Parole et vie,

Responsable de la chronique : Dominique Charles, o.p.
Parole et vie

13e Dimanche du temps ordinaire. Année A.

Imprimer Par Jacques Sylvestre, o.p.

La mesure sans mesure

Celui qui aime son père ou sa mère plus que moi n’est pas digne de moi ; celui qui aime son fils ou sa fille plus que moi n’est pas digne de moi ; celui qui ne prend pas sa croix et ne me suit pas n’est pas digne de moi. Qui veut garder sa vie pour soi la perdra ; qui perdra sa vie à cause de moi la gardera. Qui vous accueille m’accueille ; et qui m’accueille accueille Celui qui m’a envoyé. Qui accueille un prophète en sa qualité de prophète recevra une récompense de prophète ; qui accueille un homme juste en sa qualité d’homme juste recevra une récompense d’homme juste. Et celui qui donnera à boire, même un simple verre d’eau fraîche, à l’un de ces petits en sa qualité de disciple, amen, je vous le dis : il ne perdra pas sa récompense. »

Commentaire :

Dieu seul est en cause, Dieu, l’unique justification de la rigueur imposée ici et des ressentiments possibles sur notre sensibilité humaine. En d’autres termes, celui qui ne saurait reconnaître la primauté absolue de Dieu en tout serait incapable de devenir disciple de Jésus. (Lc 9,57-60 ; Mt. 8,19-22) Confrontées à la Personne divine, toutes les autres valeurs ou personnes doivent s’effacer. Les deux sentences suivantes nous portent au sommet et résument tout le discours missionnaire de Matthieu (ch.10).

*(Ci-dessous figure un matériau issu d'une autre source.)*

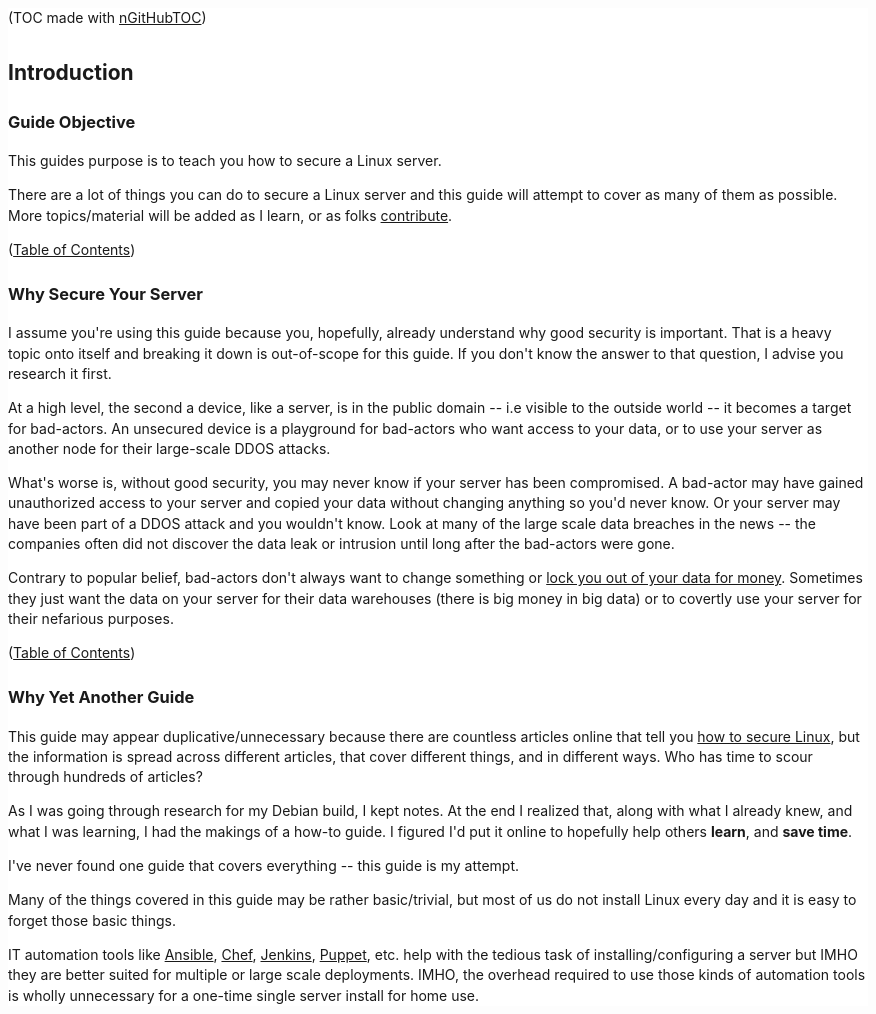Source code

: (TOC made with [nGitHubTOC](https://imthenachoman.github.io/nGitHubTOC/))

## Introduction

### Guide Objective

This guides purpose is to teach you how to secure a Linux server.

There are a lot of things you can do to secure a Linux server and this guide will attempt to cover as many of them as possible. More topics/material will be added as I learn, or as folks [contribute](#contributing).

([Table of Contents](#table-of-contents))

### Why Secure Your Server

I assume you're using this guide because you, hopefully, already understand why good security is important. That is a heavy topic onto itself and breaking it down is out-of-scope for this guide. If you don't know the answer to that question, I advise you research it first.

At a high level, the second a device, like a server, is in the public domain -- i.e visible to the outside world -- it becomes a target for bad-actors. An unsecured device is a playground for bad-actors who want access to your data, or to use your server as another node for their large-scale DDOS attacks.

What's worse is, without good security, you may never know if your server has been compromised. A bad-actor may have gained unauthorized access to your server and copied your data without changing anything so you'd never know. Or your server may have been part of a DDOS attack and you wouldn't know. Look at many of the large scale data breaches in the news -- the companies often did not discover the data leak or intrusion until long after the bad-actors were gone.

Contrary to popular belief, bad-actors don't always want to change something or [lock you out of your data for money](https://en.wikipedia.org/wiki/Ransomware). Sometimes they just want the data on your server for their data warehouses (there is big money in big data) or to covertly use your server for their nefarious purposes.

([Table of Contents](#table-of-contents))

### Why Yet Another Guide

This guide may appear duplicative/unnecessary because there are countless articles online that tell you [how to secure Linux](https://duckduckgo.com/?q=how+to+secure+linux&t=ffab&atb=v151-7&ia=web), but the information is spread across different articles, that cover different things, and in different ways. Who has time to scour through hundreds of articles?

As I was going through research for my Debian build, I kept notes. At the end I realized that, along with what I already knew, and what I was learning, I had the makings of a how-to guide. I figured I'd put it online to hopefully help others **learn**, and **save time**.

I've never found one guide that covers everything -- this guide is my attempt.

Many of the things covered in this guide may be rather basic/trivial, but most of us do not install Linux every day and it is easy to forget those basic things.

IT automation tools like [Ansible](https://www.ansible.com/), [Chef](https://www.chef.io/), [Jenkins](https://jenkins.io/), [Puppet](https://puppet.com/), etc. help with the tedious task of installing/configuring a server but IMHO they are better suited for multiple or large scale deployments. IMHO, the overhead required to use those kinds of automation tools is wholly unnecessary for a one-time single server install for home use.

L’expression « Prendre sa croix » revient à cinq reprises dans les évangiles (Mc 8,34 ; Mt. 16,24 ; Lc 9,23 ; 10,38 ; 14,27). Faut-il comprendre comme une nécessité d’être prêt à mourir pour Jésus ? Est-il simplement question de renoncer à sa propre vie, à son moi personnelle ? Telle serait alors la mesure sans mesure de l’engagement pour qui veut suivre Jésus. Face à la primauté du Fils de Dieu fait homme, les plus nobles valeurs humaines s’estompent. Nul advenant de renoncer à sa vie parce que celle-ci serait désormais dénuée de toute valeur ou par simple goût d’un défi à relever. Cet idéal de renoncement débute dans l’humble vie quotidienne et ne peut être acceptée et vécue que dans la foi. Aucune logique humaine ne peut en justifier l’effort. C’est « à cause de moi » : la personne de Jésus a priorité sur toute autre personne, « à cause du Royaume et de sa justice » (Mt.6,33 ; 5,10)

Les quatre sentences suivantes forment un groupe à part, elles concernent l’accueil de l’envoyé. Entre l’envoyé et celui qui envoie, l’unité est absolue : l’envoyé est comme celui qui envoie. Quant au vocabulaire, le « disciple » dont il sera question par la suite est identifié au chrétien, il en est l’appellation caractéristique. Quant à « ces petits », ils constituent un groupe à l’intérieur de la communauté chrétienne (Mt. 18,6-14). Ces sentences, règle de la communauté, soulignent la dignité des « petits » comparés aux justes et aux prophètes, tradition déjà bien établie dans l’Église matthéenne. Mais si le prophète était sans doute déjà reconnu dans les Églises primitives, le groupe des justes pose davantage question. Ils ne constituent pas un ministère, mais un état fondé sur la conduite exemplaire, ce qui explique leur position éminente dans la communauté. On reconnaissait alors une conception spécifique de la justice, une manière particulière d’être juste. Ainsi de Joseph, l’époux de Marie (Mt.1, 19), la femme de Pilate, Jésus lui-même (27,19). L’appréciation de cette justice éminente découlait d’une comparaison avec l’enseignement qu’en avait donné Jésus (5,20). Le « petit » placé au même rang que les justes et les prophètes n’est donc autre que le disciple caractérisé par sa foi en Jésus (18,6). En raison de leur fidélité, ces «petits » couraient le risque d’être marginalisés ou traités avec arrogance (18,6-14) C’est sur cette note valorisante que se conclut le « discours apostolique ».

Comme on le voit, toute ambition, arrogance ou quelque forme d’orgueil que ce soit sont considérées dans ce discours comme opposées à ce nouvel ordre social et chrétien défini par Jésus (23,8-12). C’est une façon toute nouvelle, inédite jusqu’alors, de dire les paroles de Jésus en les appliquant à une situation bien définie. Quelle leçon pour nous qui devrions faire le même effort d’actualiser ainsi les enseignements de Jésus pour notre temps ! Il s’agit donc ici d’un engagement et d’une relation qui ne connaissent pas de mesure.